You can’t spend your way out of technical debt
This also holds true for technical debt in Agile Software Development.
For example, let's think of an Agile XP team. They have this old component - let's say it's a charting component. Tied to this charting component is a significant amout of technical debt. Adding new features is expensive, and there are some bugs. After some exploration, the team has decided they must code a replacement - in parallel and without the debt, this time.
Once they begin working on the replacement, they hit an interesting snag: the old charting tool did a lot of stuff. Bar graphs, pie charts, smiley faces. They use it all over the application for many, many things. It's stated as a requirement that the replacement must - from the start - look, feel and behave like the the old one... just without the bugs (and debt, presumably). Now it looks like the replacement is going to be incredibly costly - perhaps prohibitively so. This isn't a solid way out of technical debt.

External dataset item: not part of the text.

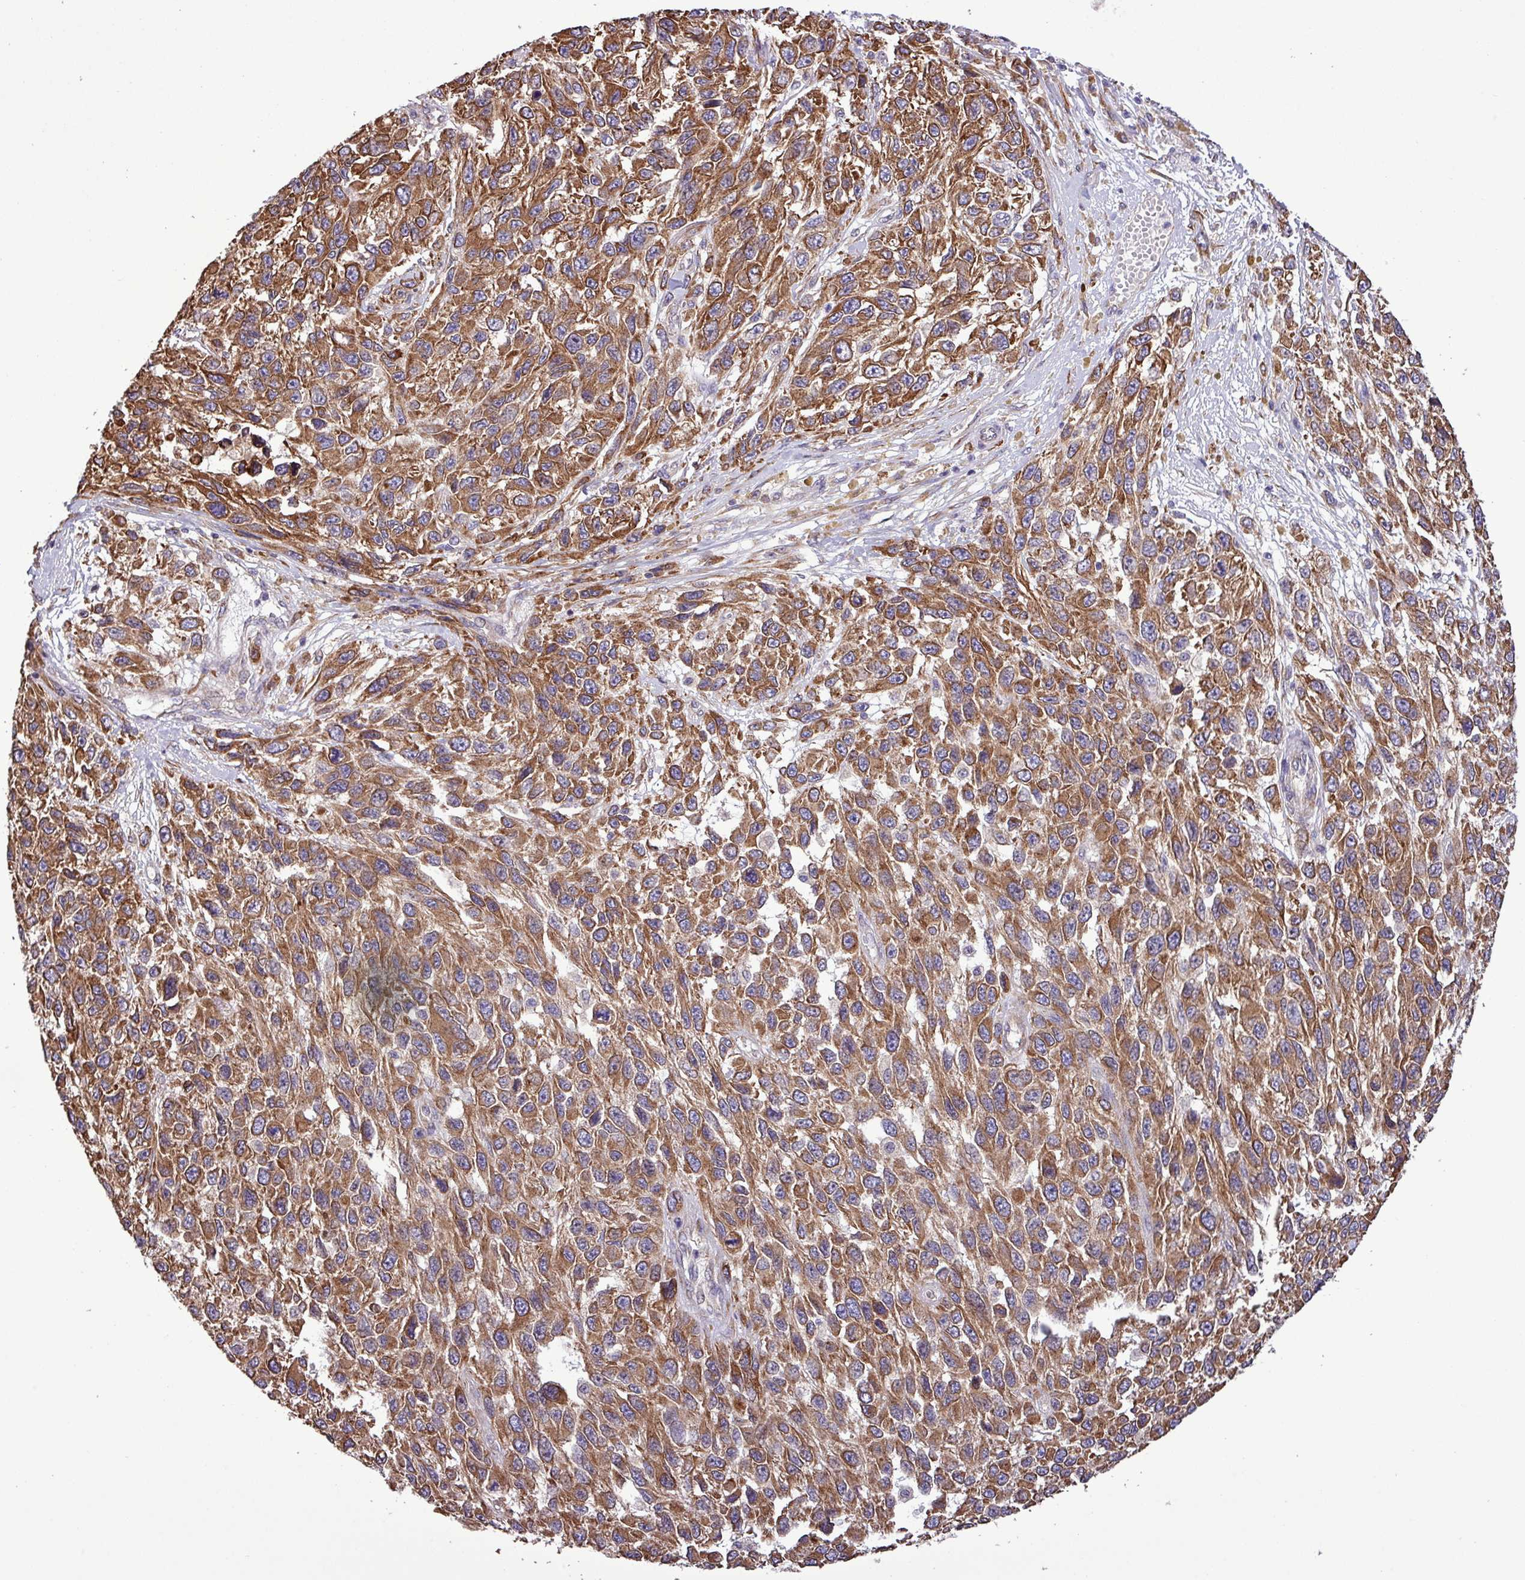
{"staining": {"intensity": "moderate", "quantity": ">75%", "location": "cytoplasmic/membranous"}, "tissue": "melanoma", "cell_type": "Tumor cells", "image_type": "cancer", "snomed": [{"axis": "morphology", "description": "Malignant melanoma, NOS"}, {"axis": "topography", "description": "Skin"}], "caption": "The photomicrograph demonstrates immunohistochemical staining of malignant melanoma. There is moderate cytoplasmic/membranous staining is present in approximately >75% of tumor cells. The staining is performed using DAB (3,3'-diaminobenzidine) brown chromogen to label protein expression. The nuclei are counter-stained blue using hematoxylin.", "gene": "MEGF6", "patient": {"sex": "female", "age": 96}}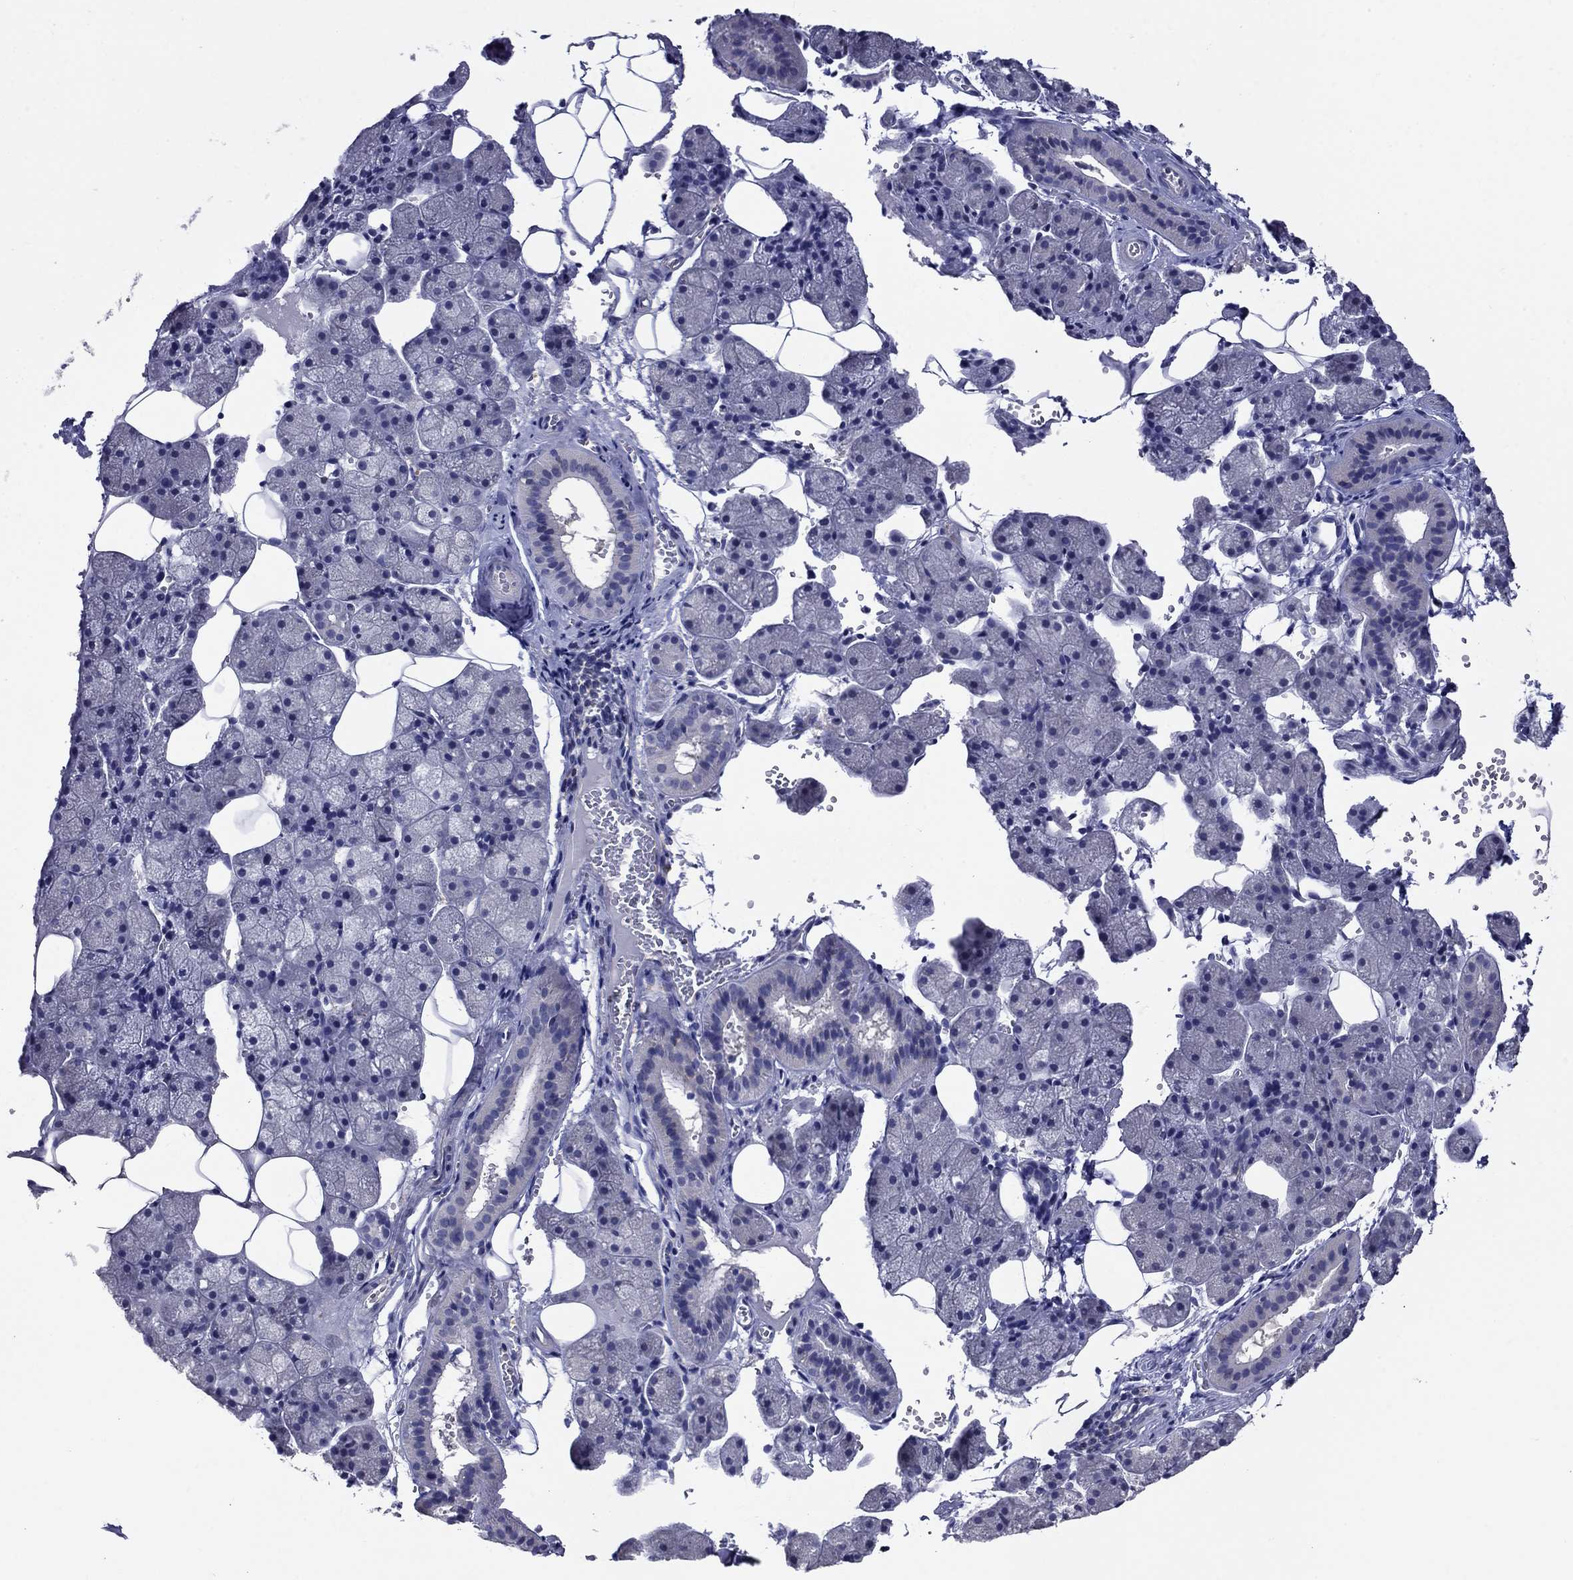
{"staining": {"intensity": "negative", "quantity": "none", "location": "none"}, "tissue": "salivary gland", "cell_type": "Glandular cells", "image_type": "normal", "snomed": [{"axis": "morphology", "description": "Normal tissue, NOS"}, {"axis": "topography", "description": "Salivary gland"}], "caption": "Histopathology image shows no significant protein positivity in glandular cells of benign salivary gland.", "gene": "POU2F2", "patient": {"sex": "male", "age": 38}}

This is where it gets tough: the behavior change. The same old requirements/delivery patterns that got you into debt won't get you out of it. It's the opportunity cost of paying off technical debt: you can't buy functionality with the velocity you use to pay off debt. You have to realize that those things we 'got for free' in the past weren't really free, after all. There's no such thing as a free feature.
One thing you could do instead is 'downshift' to incremental development: you get the highest-priority, core-value functionality ready to ship, then you iterate. This is agile 101. Each iteration gives you an opportunity to re-evaluate what you want this thing to do. Perhaps you don't want the same old stuff as before. Maybe you get some innovation out of your technical debt pay-down.
The behavior change comes in forgetting what you already had, and building it right this time by managing the process correctly. You wouldn't design it all up-front, then deliver a monolith of a feature in a green-field situation, don't do it here, either.